# [DATA LISTING]
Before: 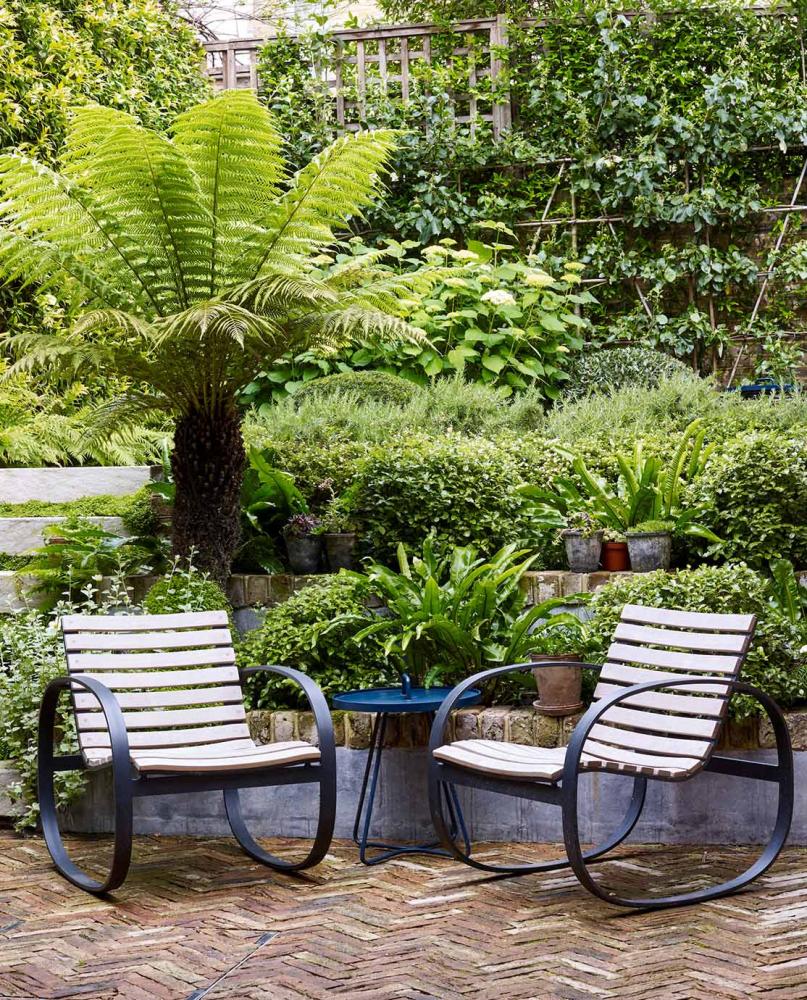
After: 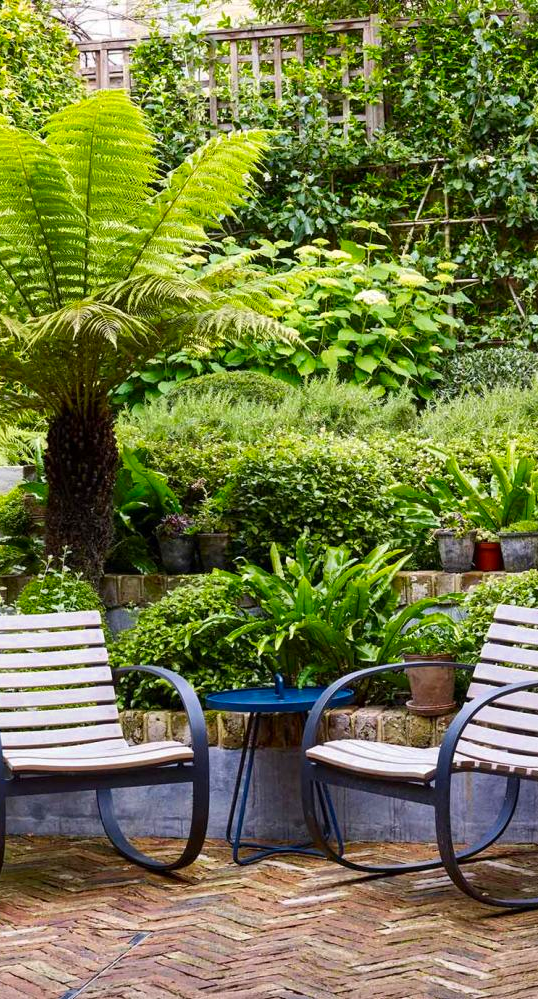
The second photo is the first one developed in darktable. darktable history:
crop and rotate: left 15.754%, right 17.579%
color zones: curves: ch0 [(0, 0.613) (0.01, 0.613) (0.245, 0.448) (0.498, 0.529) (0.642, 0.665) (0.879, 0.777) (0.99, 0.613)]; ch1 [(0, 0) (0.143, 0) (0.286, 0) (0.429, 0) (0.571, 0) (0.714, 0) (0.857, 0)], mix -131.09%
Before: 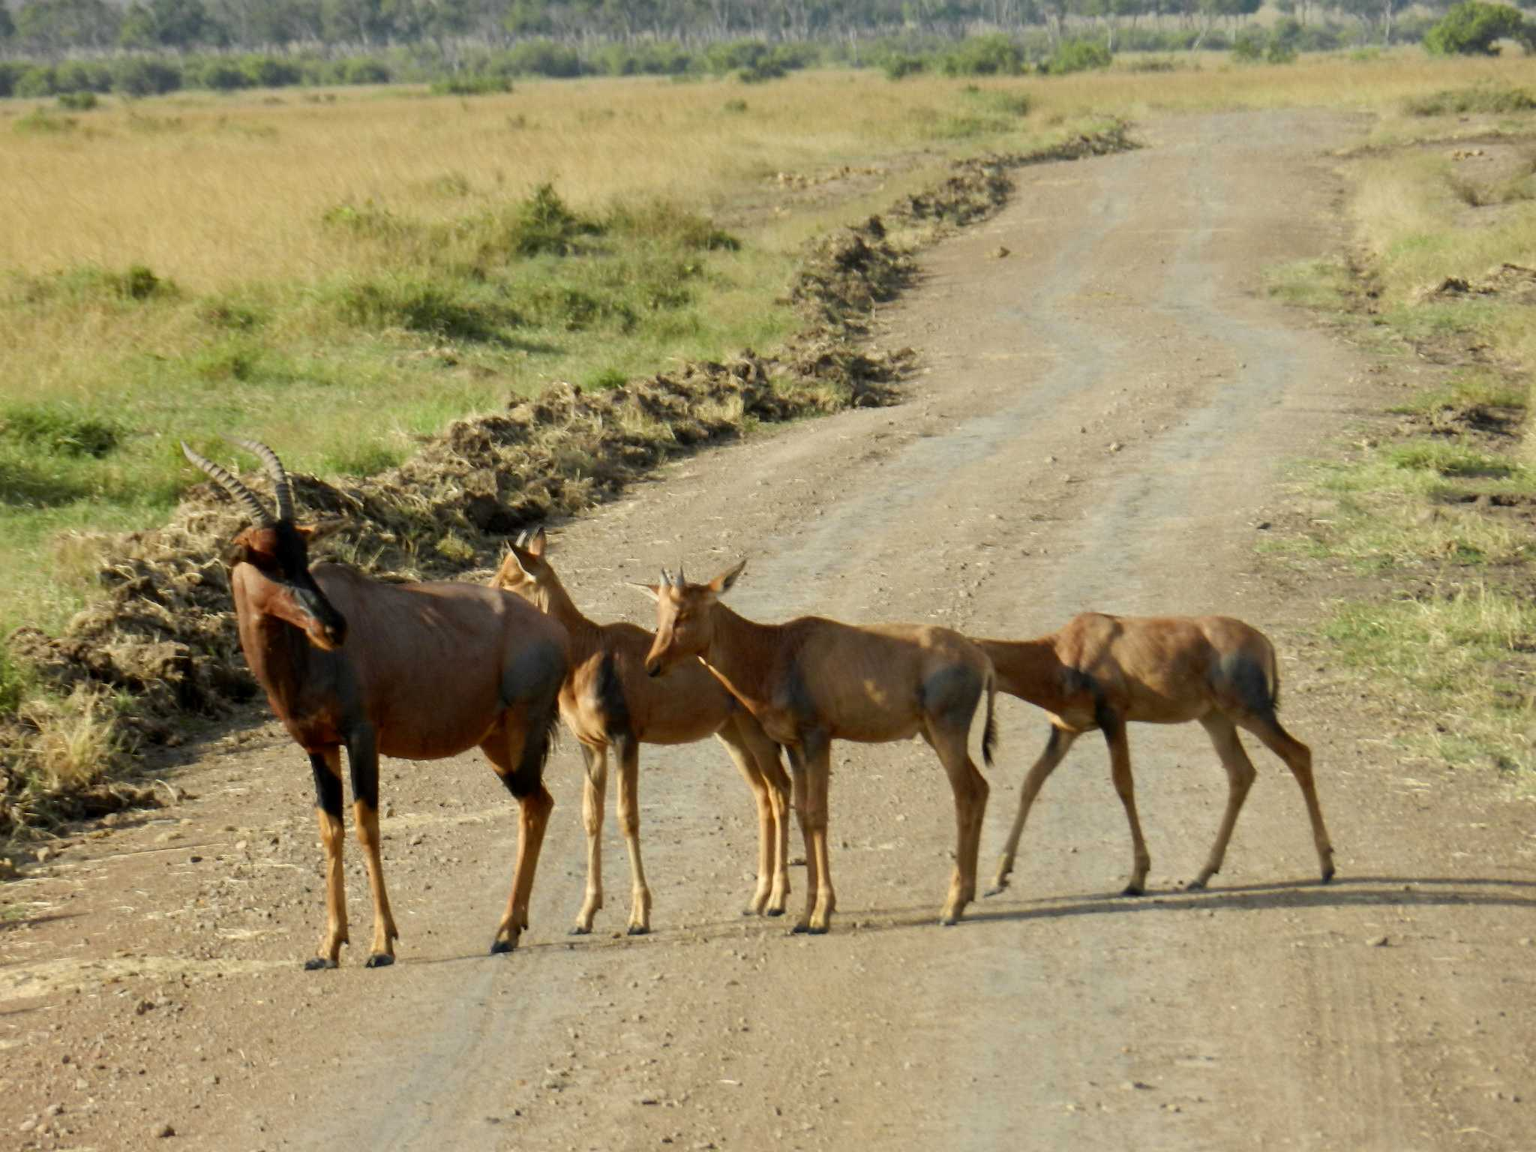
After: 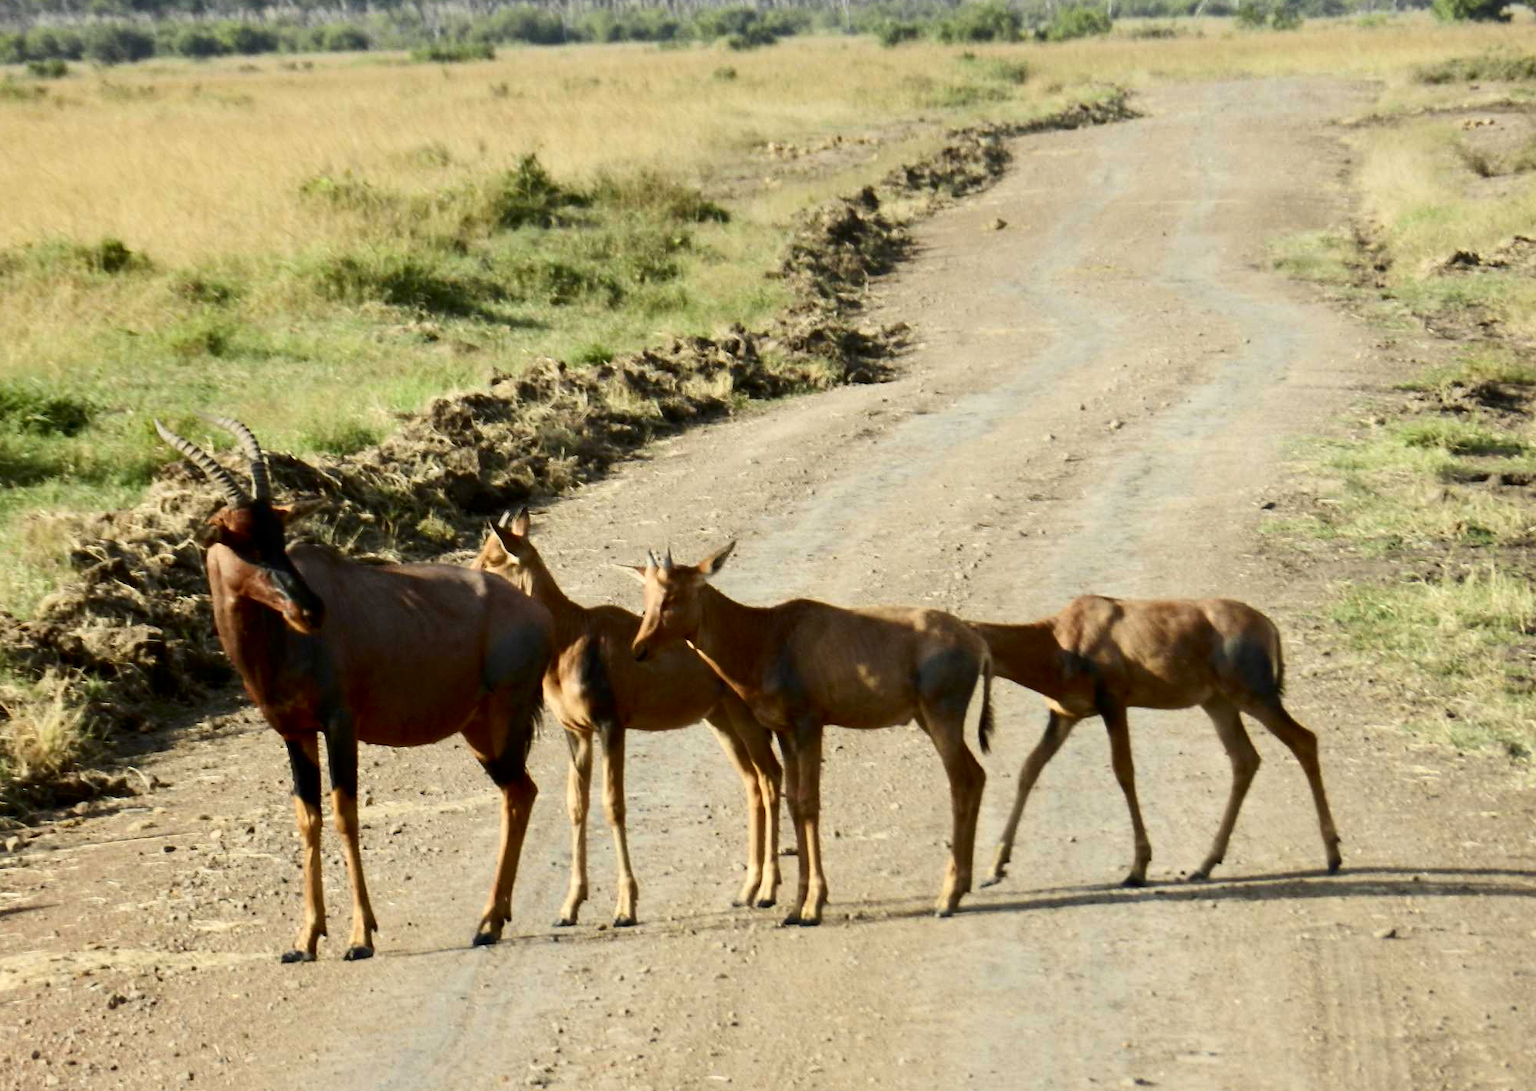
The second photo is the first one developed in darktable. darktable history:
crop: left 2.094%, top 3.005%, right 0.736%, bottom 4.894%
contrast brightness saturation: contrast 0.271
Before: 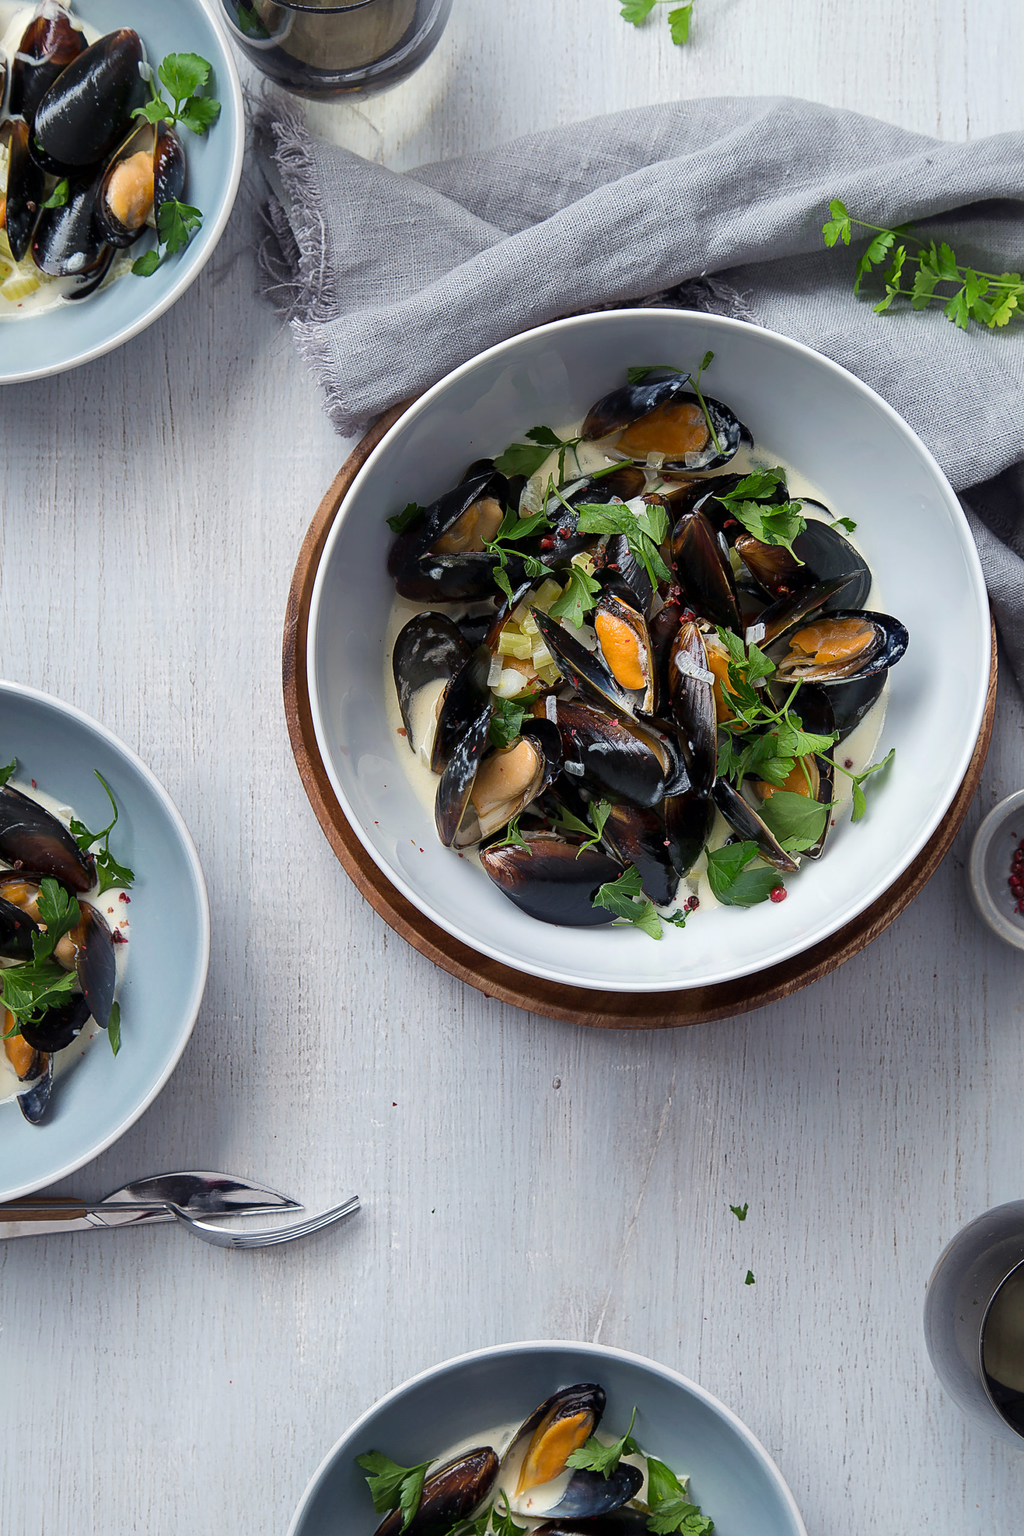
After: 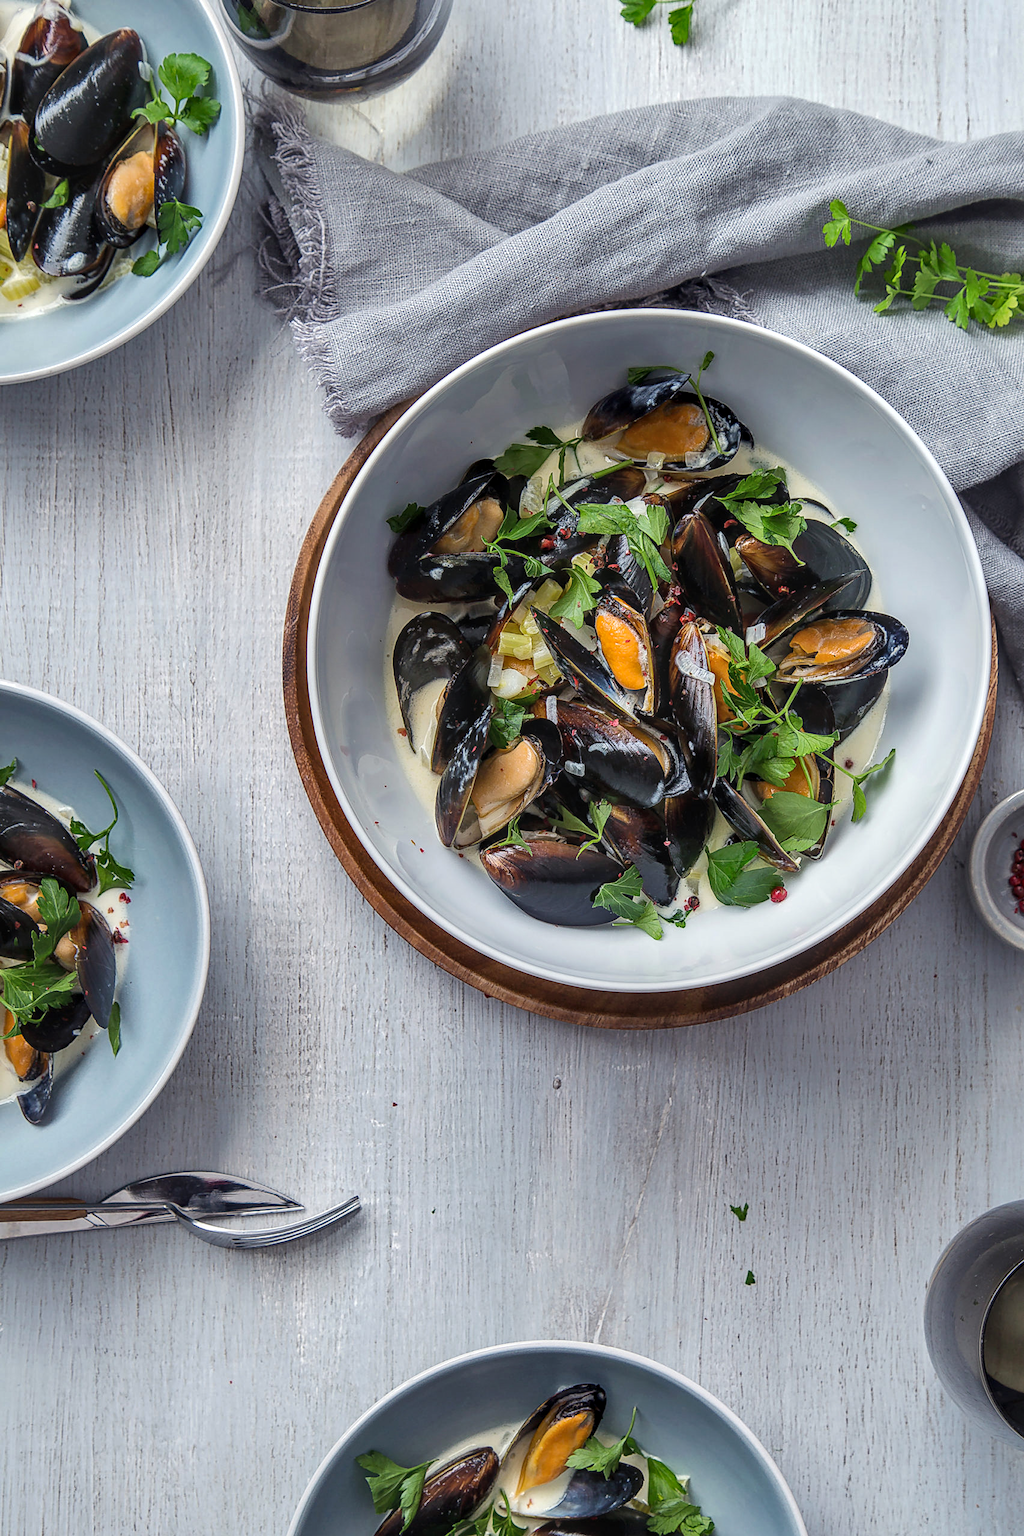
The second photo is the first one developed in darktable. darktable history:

# [EXERCISE OBJECTIVE]
Transcribe the text of the data above verbatim, omitting the pictures.

# [THE RESPONSE]
Before: 
After: 
The second photo is the first one developed in darktable. darktable history:
crop and rotate: left 15.754%, right 17.579%
color zones: curves: ch0 [(0, 0.613) (0.01, 0.613) (0.245, 0.448) (0.498, 0.529) (0.642, 0.665) (0.879, 0.777) (0.99, 0.613)]; ch1 [(0, 0) (0.143, 0) (0.286, 0) (0.429, 0) (0.571, 0) (0.714, 0) (0.857, 0)], mix -131.09%
Before: 
After: 
The second photo is the first one developed in darktable. darktable history:
crop: left 2.094%, top 3.005%, right 0.736%, bottom 4.894%
contrast brightness saturation: contrast 0.271
Before: 
After: 
The second photo is the first one developed in darktable. darktable history:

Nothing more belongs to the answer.